Emily Pimpinella, Psy.D.
Emily Pimpinella, Psy.D.
My website’s homepage provides a brief statement about how I envision therapy. Below is a more in-depth description of my therapeutic perspective and how I work with clients.
In technical terms, I mostly utilize a cognitive-interpersonal approach, but also draw from elements of existential theory and mindfulness. What does that mean?
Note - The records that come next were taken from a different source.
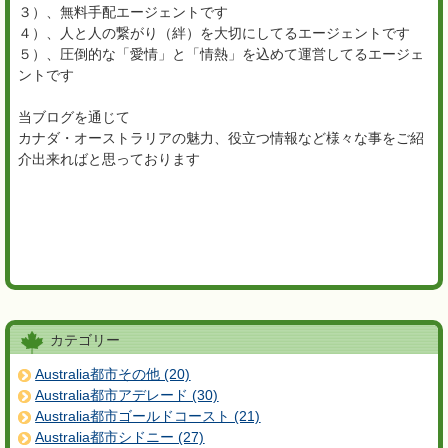
３）、無料手配エージェントです
４）、人と人の繋がり（絆）を大切にしてるエージェントです
５）、圧倒的な「愛情」と「情熱」を込めて運営してるエージェ
ントです
当ブログを通じて
カナダ・オーストラリアの魅力、役立つ情報など様々な事をご紹
介出来ればと思っております
カテゴリー
Australia都市その他 (20)
Australia都市アデレード (30)
Australia都市ゴールドコースト (21)
Australia都市シドニー (27)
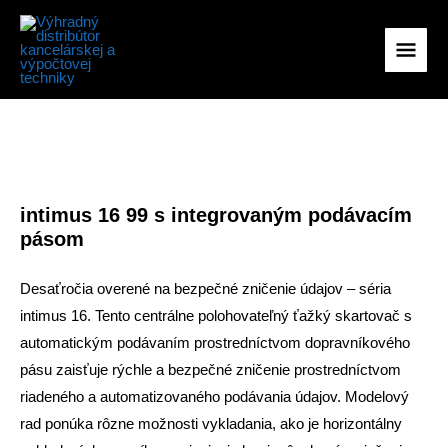
Preskočiť
na
Hlav
obsah
Men
intimus 16 99 s integrovaným podávacím
pásom
Desaťročia overené na bezpečné zničenie údajov – séria
intimus 16. Tento centrálne polohovateľný ťažký skartovač s
automatickým podávaním prostredníctvom dopravníkového
pásu zaisťuje rýchle a bezpečné zničenie prostredníctvom
riadeného a automatizovaného podávania údajov. Modelový
rad ponúka rôzne možnosti vykladania, ako je horizontálny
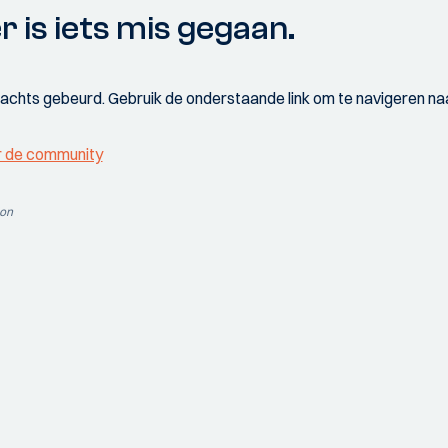
r is iets mis gegaan.
wachts gebeurd. Gebruik de onderstaande link om te navigeren naa
r de community
ion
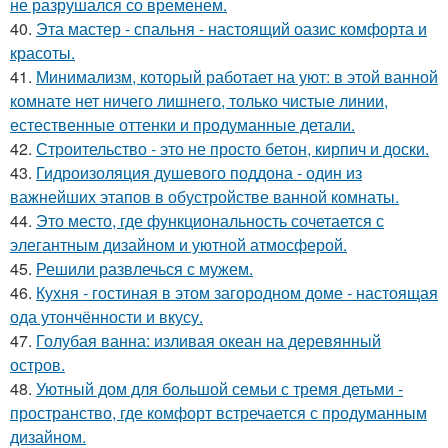
не разрушался со временем.
40.
Эта мастер - спальня - настоящий оазис комфорта и
красоты.
41.
Минимализм, который работает на уют: в этой ванной
комнате нет ничего лишнего, только чистые линии,
естественные оттенки и продуманные детали.
42.
Строительство - это не просто бетон, кирпич и доски.
43.
Гидроизоляция душевого поддона - один из
важнейших этапов в обустройстве ванной комнаты.
44.
Это место, где функциональность сочетается с
элегантным дизайном и уютной атмосферой.
45.
Решили развлечься с мужем.
46.
Кухня - гостиная в этом загородном доме - настоящая
ода утончённости и вкусу.
47.
Голубая ванна: изливая океан на деревянный
остров.
48.
Уютный дом для большой семьи с тремя детьми -
пространство, где комфорт встречается с продуманным
дизайном.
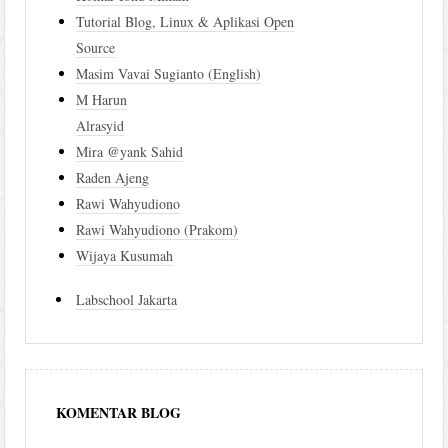
Tutorial Blog, Linux & Aplikasi Open
Source
Masim Vavai Sugianto (English)
M Harun
Alrasyid
Mira @yank Sahid
Raden Ajeng
Rawi Wahyudiono
Rawi Wahyudiono (Prakom)
Wijaya Kusumah
Labschool Jakarta
KOMENTAR BLOG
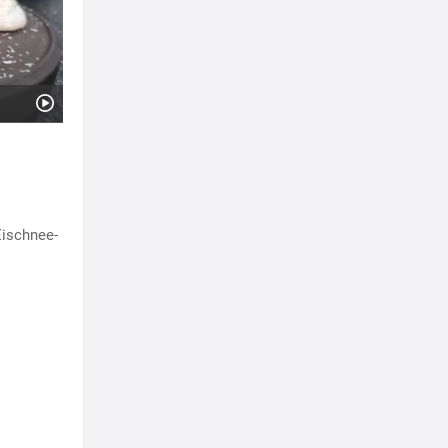
Eischnee-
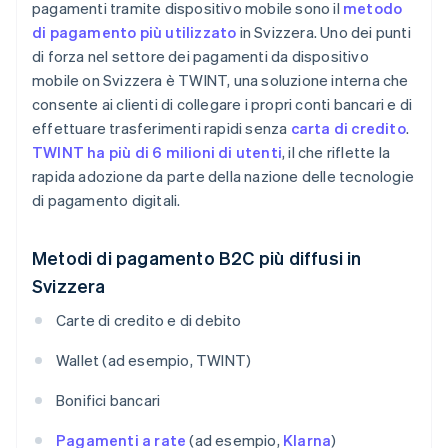
pagamenti tramite dispositivo mobile sono il
metodo
di pagamento più utilizzato
in Svizzera. Uno dei punti
di forza nel settore dei pagamenti da dispositivo
mobile on Svizzera è TWINT, una soluzione interna che
consente ai clienti di collegare i propri conti bancari e di
effettuare trasferimenti rapidi senza
carta di credito
.
TWINT ha più di 6 milioni di utenti
, il che riflette la
rapida adozione da parte della nazione delle tecnologie
di pagamento digitali.
Metodi di pagamento B2C più diffusi in
Svizzera
Carte di credito e di debito
Wallet (ad esempio, TWINT)
Bonifici bancari
Pagamenti a rate
(ad esempio,
Klarna
)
As humans, we are driven to preserve our connections to others. For this purpose, the mental framework we use to interpret our experiences and guide our actions is built through current and past relationship experiences which create, reinforce, or disconfirm the beliefs we have about ourselves and others, determine what aspects of ourselves we will show or hide in order to avoid rejection, and help us decide how vulnerable we can be with others. We may also experience various traumatic events that contribute. The way that we think about ourselves and others, and our interpretations of experiences, greatly affects how we feel, behave, and how we view our past, present, and future.
Often we may find that the information in our mental framework becomes erroneous and/or limited, the interpretations we are making are negatively biased, and it is no longer working effectively given new situations/experiences, people, personal growth, life stages, etc… We need to make some updates and assess what information is still accurate for us (or was even accurate in the first place), what approaches are still actually useful, and what new approaches or skills we want to add to our repertoire. Also, certain mental health concerns like depression and anxiety tend to produce a set of very similar skewed thought processes (i.e., cognitive distortions) that are both a result of the condition and also help to perpetuate it. Addressing our thoughts and interpretations can make a positive difference in how we feel and how we see ourselves.
Emotional awareness is crucial, as emotions give us excellent feedback that we need to pay attention to. Often times, we put great effort into avoiding our emotions, which causes us more distress in the long run. The flip side of avoidance is the danger of ruminating in negative emotions for too long, which is not mentally helpful either. I like to think of emotions like taking a bath. You want to lie in the bath long enough to experience the benefits but, if left too long, the water goes cold and your fingers get pruney. Mindfulness approaches can often help, as mindfulness involves being aware and present with experiences, thoughts, and emotions, without latching on to them and getting pulled into overanalyzing and ruminating. Creative expression is also a valuable emotional outlet that I enjoy exploring with clients (if that is something that interests them).
How does this affect how I conduct therapy?
I will ask you many questions about your family, culture, religion, relationships, and anything else that has contributed to building your internal world and beliefs about yourself and others. It is very important to me to respect and understand your racial, cultural, religious, gender, and sexual identity.
We will explore your thoughts/thought processes and I will likely request that you keep a thought log in-between sessions, as thoughts can be difficult to recall in retrospect. We can then begin to identify thought patterns that tend to occur when you are distressed and to use what we learn to help you notice more quickly when you are becoming distressed, explore the experiences that contributed, and challenge any thoughts that may be inaccurate/distorted.
We will talk about your emotions in depth and explore: what you learned about emotions growing up, what emotions are difficult to express, where you experience emotions in your body (i.e., tight chest, shoulder tenseness), and how you handle emotions (i.e., express, repress, channel). I welcome any creative work, such as art, writing, and music that you may wish to share for emotional expression and to also help better understand what you are experiencing. The use of relaxation, breathing techniques, and mindfulness meditation may also be incorporated into your therapy.
The image below represents my approach to therapy. It was inspired initially by the Libana song “I Have a Million Nightingales [on the branches of my heart].” My experience of providing therapy is helping someone to hold their burdens, their sorrows, their pains, and what they despise about themselves by welcoming these “nightingales” to come perch on the branches of my heart until the person is able to grow, get in touch with their strengths, and carry their nightingales on their own.